Ao votar contra proibição de doações de empresas a políticos, ministro diz que houve tentativa de uso político do Supremo
O ministro Gilmar Mendes, do Supremo Tribunal Federal, fez duras críticas ao PT em meio à sua apreciação da Ação Direta de Inconstitucionalidade (ADIn) 4650, de autoria do Conselho Federal da Ordem dos Advogados do Brasil, que trata do financiamento privado por empresas para campanhas eleitorais. Ele deu o segundo voto contrário à ADIn da OAB. Parte de seu argumento foi o suposto uso político do STF numa questão política na ação da OAB, o que a entidade rejeita.

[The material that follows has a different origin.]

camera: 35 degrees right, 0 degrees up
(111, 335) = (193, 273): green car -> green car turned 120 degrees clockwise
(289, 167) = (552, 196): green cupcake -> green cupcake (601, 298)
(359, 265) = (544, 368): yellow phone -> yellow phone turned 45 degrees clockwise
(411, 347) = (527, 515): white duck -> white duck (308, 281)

Com voto pendente desde abril do ano passado após pedir vistas do processo, Mendes afirmou, nesta quarta-feira (16), ao longo das mais de quatro horas e meia de duração da leitura de seu voto que o objetivo do esquema petista seria asfixiar a oposição. Para ele, “se formos rigorosos, daqui a pouco o mensalão terá de ser julgado em juizado de pequenas causas”.
Com o voto de Mendes, o placar passa a ser de seis em favor da ação da OAB (Luiz Fux – relator do caso –, Luís Roberto Barroso, Dias Toffoli, Joaquim Barbosa, Marco Aurélio Mello e Ricardo Lewandowski) e dois contra (Teori Zavascki e Gilmar Mendes). Ministros podem rever votos, mas essa possibilidade não é tão comum. Por isso, a votação continua aberta e deverá ser concluída nesta quinta-feira.

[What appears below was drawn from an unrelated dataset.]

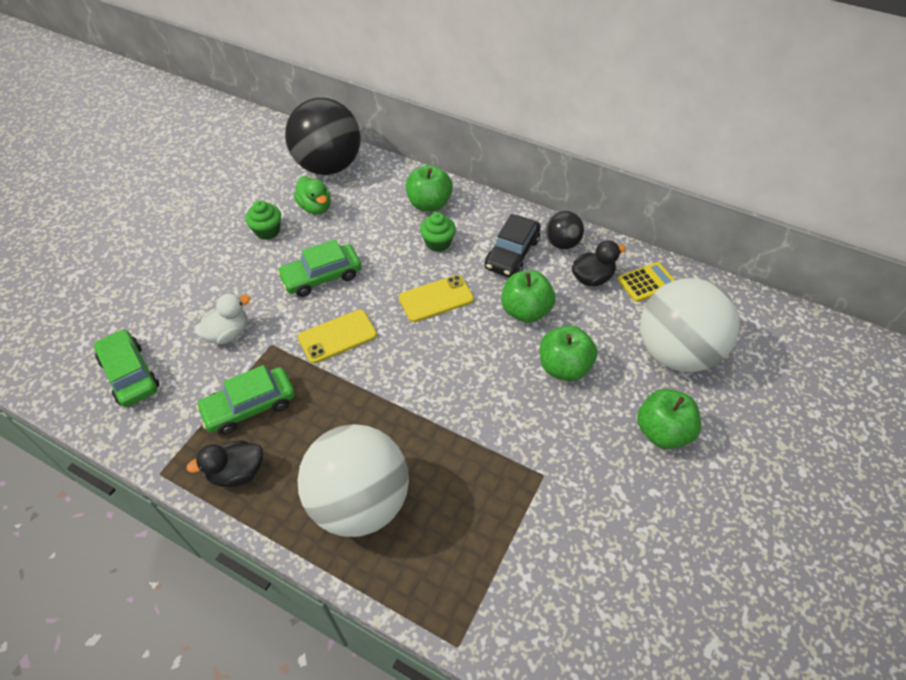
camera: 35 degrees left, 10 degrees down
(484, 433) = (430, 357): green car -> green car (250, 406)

“O ministro Celso de Mello, do alto de seus 44 anos de serviços relevantes prestados ao País, qualificou o esquema como a grande vergonha da nossa história política, na ação penal 470. Hoje vemos o quão modesto foi o mensalão: orçado em R$ 170 milhões, não corresponde sequer a esse valor, essa nova moeda chamada de Barusco (referência ao ex-gerente de Serviços da Petrobras Pedro Barusco), que não era para finalidade partidária, era para apropriação”, discursou o ministro.

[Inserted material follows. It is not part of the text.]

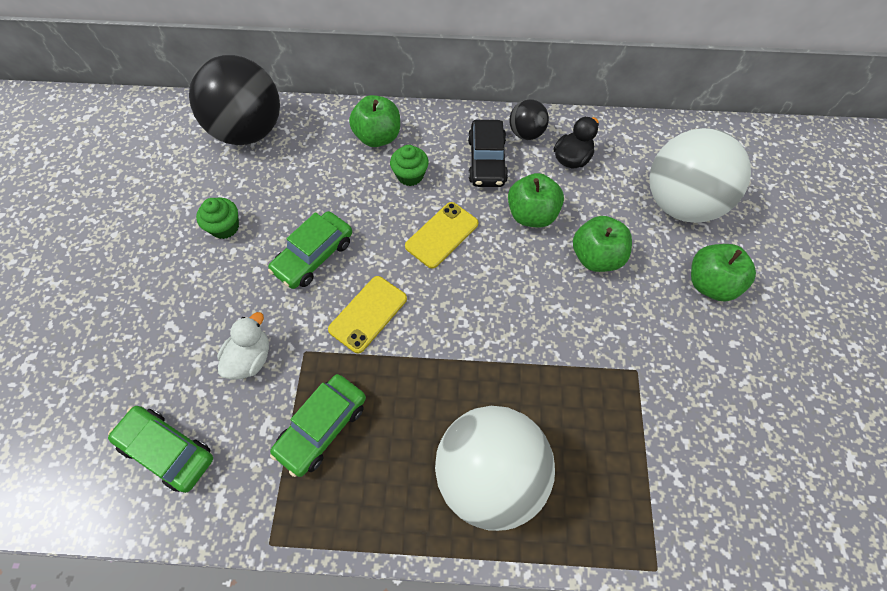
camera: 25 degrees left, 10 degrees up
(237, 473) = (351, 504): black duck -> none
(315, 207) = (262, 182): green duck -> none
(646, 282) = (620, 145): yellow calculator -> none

O argumento central de Mendes foi defender a tese de que o PT, no poder, teria criado um esquema de auto financiamento por meio de desvios em estatais que permitisse ao partido não depender de doações eleitorais. “Doações privadas são elemento de reequilíbrio do processo eleitoral. O partido (PT) já se locupletou ao limite e aí quer proibir a doação para outros partidos, desequiparando por completo o processo eleitoral. E vamos chancelar isso?”, questionou ele durante a leitura de seu voto.
Por mais de uma vez, Mendes disse que seu pedido de vistas foi benéfico para a apreciação da ADIn porque deu a chance para que o esquema de corrupção da Lava Jato fosse revelado. Ele ironizou as críticas de que foi alvo por ter demorado mais de um ano para liberar o pedido de vistas para retomar a votação da ação.
Assista à entrevista do ministro abaixo:
“O Brasil é um país surpreendente. Entre a concepção desta ação e o início do julgamento houve muitas mudanças, inclusive no cenário político. Entre o início do julgamento e a data de hoje, mudanças radicais. Eu me regozijo pelo fato de ter pedido vistas, porque hoje sabemos muito mais do que ontem”, declarou ele.
“Basta ver as revelações que vêm pela mídia dessa Operação Lava Jato, que dá a dimensão da corrupção do aparato estatal brasileiro. Isso tem parte a ver só com o financiamento do sistema político eleitoral. Na verdade, tudo está a indicar um modo de governança em relação a só uma empresa, a Petrobras. As revelações são chocantes quando se diz que 3% deveria ser vertido para o partido político permanentemente de cada contrato da Petrobras. Isso nada tem a ver com campanha eleitoral, tem a ver com o sistema político, em geral, com o modo de administrar.”
“Se pudéssemos dizer, e não tivesse havido o episódio da Lava Jato, que o financiamento agora só poderia ser público, ou só de pessoas físicas, estaríamos decretando a falência de qualquer sistema de oposição. Por quê? Porque o partido da situação não precisa de dinheiro.”
Para Mendes, o esquema de desvio da Lava Jato proporcionaria ao PT uma posição financeira que o tornaria auto suficiente nas disputas eleitorais – daí derivaria a defesa que o PT faz historicamente do financiamento 100% público de campanhas.
Clima tenso
Mendes abandonou a sessão antes do seu término depois que o secretário-geral da OAB, Claudio Pereira de Souza Neto, pediu a palavra. Mendes argumentou que a fala do representante da OAB não faria sentido por não se tratar de uma questão de fato. Ricardo Lewandowski, presidente do STF insistiu para que Souza Neto falasse.